The ‘Perfect’ Body Myth!

If you turn to the pages of the illustrated ‘Kamasutra’ or the ancient Indian temple sculptures, you will find that the physiology that appealed to the Indian aesthetic was very much different.

Bulky bodies, round arms, heavy buttocks feature in all these ancient representations. However, with the colonial rule, and the imposition of the western notion of beauty, the focus shifted towards slender bodies and narrow waists. And since, India has basked in the colonial hangover that you shall be slim and slender, fair and lovely, to be considered beautiful.

Think of the Barbie Doll we present to little girls. Its image is certainly not in tune with the physiological features of Indian women. Slim, tall, fair. But that is the concept of beauty most women aspire for. Young women stop eating (in the name of ‘dieting’); use fairness creams to emulate the western skin tone; indulge in cosmetic surgeries to rectify physical ‘defects’.

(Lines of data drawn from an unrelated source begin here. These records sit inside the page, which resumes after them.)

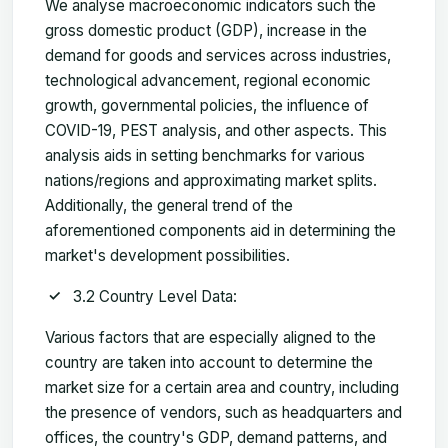
We analyse macroeconomic indicators such the
gross domestic product (GDP), increase in the
demand for goods and services across industries,
technological advancement, regional economic
growth, governmental policies, the influence of
COVID-19, PEST analysis, and other aspects. This
analysis aids in setting benchmarks for various
nations/regions and approximating market splits.
Additionally, the general trend of the
aforementioned components aid in determining the
market's development possibilities.
3.2 Country Level Data:
Various factors that are especially aligned to the
country are taken into account to determine the
market size for a certain area and country, including
the presence of vendors, such as headquarters and
offices, the country's GDP, demand patterns, and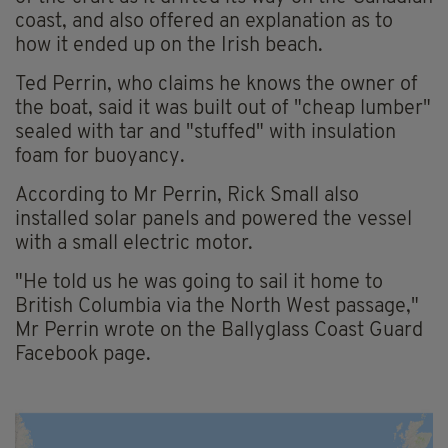
coast, and also offered an explanation as to
how it ended up on the Irish beach.
Ted Perrin, who claims he knows the owner of
the boat, said it was built out of "cheap lumber"
sealed with tar and "stuffed" with insulation
foam for buoyancy.
According to Mr Perrin, Rick Small also
installed solar panels and powered the vessel
with a small electric motor.
"He told us he was going to sail it home to
British Columbia via the North West passage,"
Mr Perrin wrote on the Ballyglass Coast Guard
Facebook page.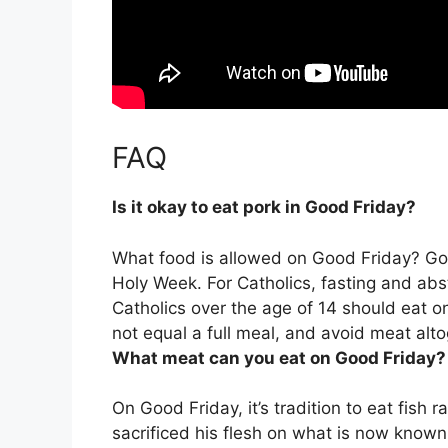
FAQ
Is it okay to eat pork in Good Friday?
What food is allowed on Good Friday? Good
Holy Week. For Catholics,
fasting and ab
Catholics over the age of 14 should eat o
not equal a full meal, and avoid meat alto
What meat can you eat on Good Friday?
On Good Friday,
it’s tradition to eat fish
sacrificed his flesh on what is now known 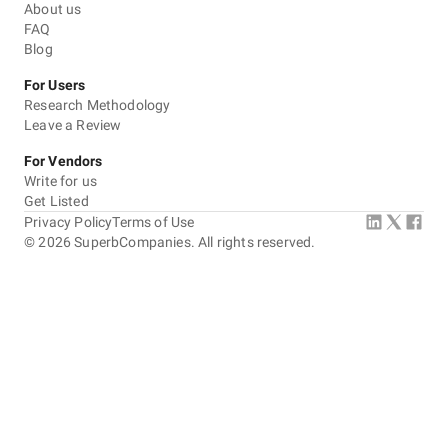
About us
FAQ
Blog
For Users
Research Methodology
Leave a Review
For Vendors
Write for us
Get Listed
Privacy Policy
Terms of Use
©
2026
SuperbCompanies. All rights reserved.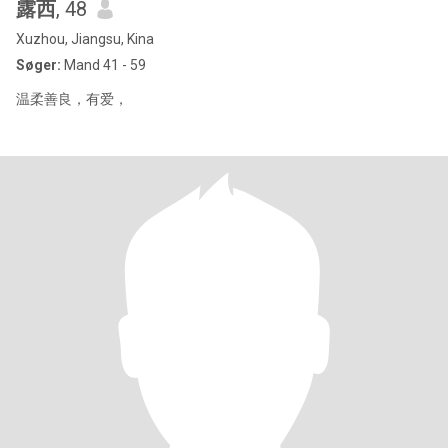
露西
, 48
Xuzhou, Jiangsu, Kina
Søger:
Mand 41 - 59
温柔善良，有爱，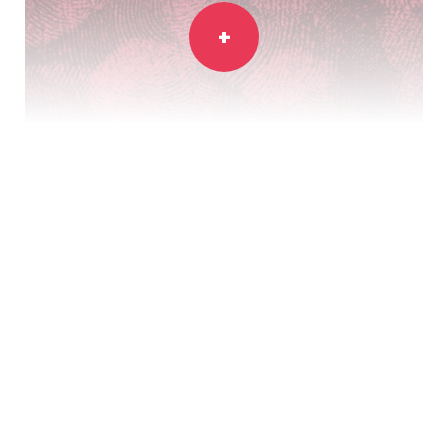
Bristol Museums and Aardman come
together to celebrate 50 years of
animation magic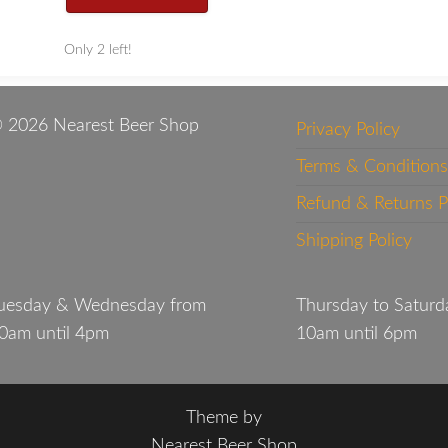
Only 2 left!
 2026 Nearest Beer Shop
Privacy Policy
Terms & Conditions
Refund & Returns P
Shipping Policy
uesday & Wednesday from
Thursday to Saturd
0am until 4pm
10am until 6pm
Theme by
Nearest Beer Shop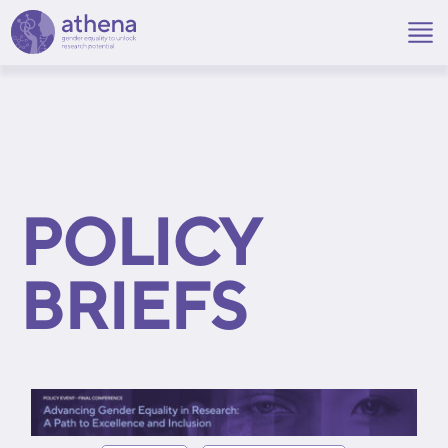
Skip
to
content
POLICY
BRIEFS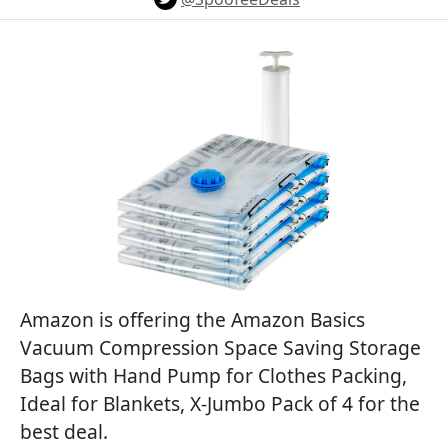
Amazon is offering the Amazon Basics
Vacuum Compression Space Saving Storage
Bags with Hand Pump for Clothes Packing,
Ideal for Blankets, X-Jumbo Pack of 4 for the
best deal.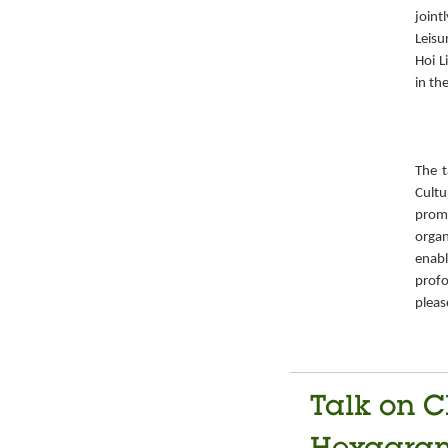
joint
Leisu
Hoi L
in th
The t
Cult
prom
organ
enabl
prof
pleas
Talk on C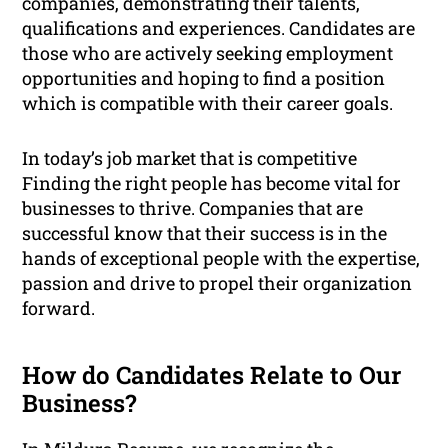
companies, demonstrating their talents,
qualifications and experiences. Candidates are
those who are actively seeking employment
opportunities and hoping to find a position
which is compatible with their career goals.
In today’s job market that is competitive
Finding the right people has become vital for
businesses to thrive. Companies that are
successful know that their success is in the
hands of exceptional people with the expertise,
passion and drive to propel their organization
forward.
How do Candidates Relate to Our
Business?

And yet after all this, we hear ‘my body, my rights!’ from feminist quarters. Do you really believe you are the owner of your body or is it owned by these corporate-colonial consumerist enterprises who make capital out of your insecurities?

The Business Of Perfection

Slimming centers put up advertisements and hoardings championing, celebrating, and provoking you to have the ‘right kind of body’. Adding fuel to this ideological brainwashing is the media that sells images of beauty that lead you to commit violence on your body – you struggle to achieve a body that THEY consider beautiful!

Men spend hours pumping in the gym, women devote time in the parlor or slimming centers. However, the capital generated from this self-inflicted torment goes to capitalist enterprises that thrive and prosper on this flawed logic.

The most common justification that people who back such capitalistic endeavor give is that, obesity is detrimental to health and it is actually good to have a slender body.

Dear justifiers, you don’t have to have a size-zero figure to remain fit; you don’t have to join slimming centers to remain fit; you don’t have to stop eating to remain fit. You just need to maintain a healthy life and a balanced diet to stay fit.

Fitness and well-being have nothing to do with being slim, slender, or beautiful.

The only reason to shed weight should be a personal motivation to feel better. And when someone taunts you for being plump, for being dark, or for being ugly, throwback what Naomi Wolf has to say – She wins who calls herself beautiful and challenges the world to change to truly see her.